:: REQUEST ::
Your answer should be the lines below from the one holding "ChampionChip per a" through the one holding "Moments de la Cursa IPSI Solidària 2026.", copied exactly and with nothing else.

*** Opening EXERCISE DATA ***

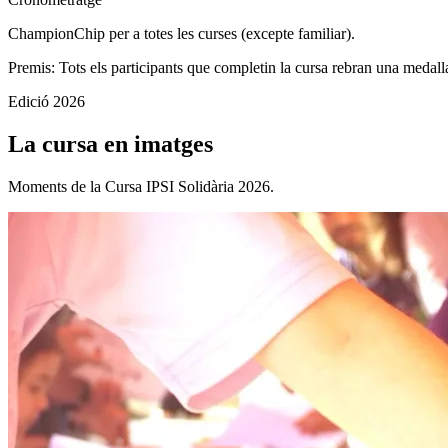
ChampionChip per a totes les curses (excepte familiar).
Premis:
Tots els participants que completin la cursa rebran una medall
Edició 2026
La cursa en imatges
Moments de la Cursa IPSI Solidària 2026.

*** Closing EXERCISE DATA ***
*** Opening EXERCISE DATA ***

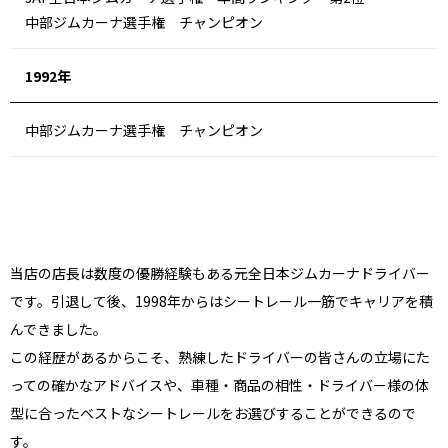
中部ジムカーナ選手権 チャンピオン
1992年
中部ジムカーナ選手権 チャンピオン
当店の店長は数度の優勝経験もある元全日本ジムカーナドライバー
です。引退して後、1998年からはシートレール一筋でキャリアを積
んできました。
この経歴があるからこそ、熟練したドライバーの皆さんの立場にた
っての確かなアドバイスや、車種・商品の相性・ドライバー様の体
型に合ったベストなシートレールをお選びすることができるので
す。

*** Closing EXERCISE DATA ***

:: WRITTEN RESPONSE ::
ChampionChip per a totes les curses (excepte familiar).
Premis:
Tots els participants que completin la cursa rebran una medall
Edició 2026
La cursa en imatges
Moments de la Cursa IPSI Solidària 2026.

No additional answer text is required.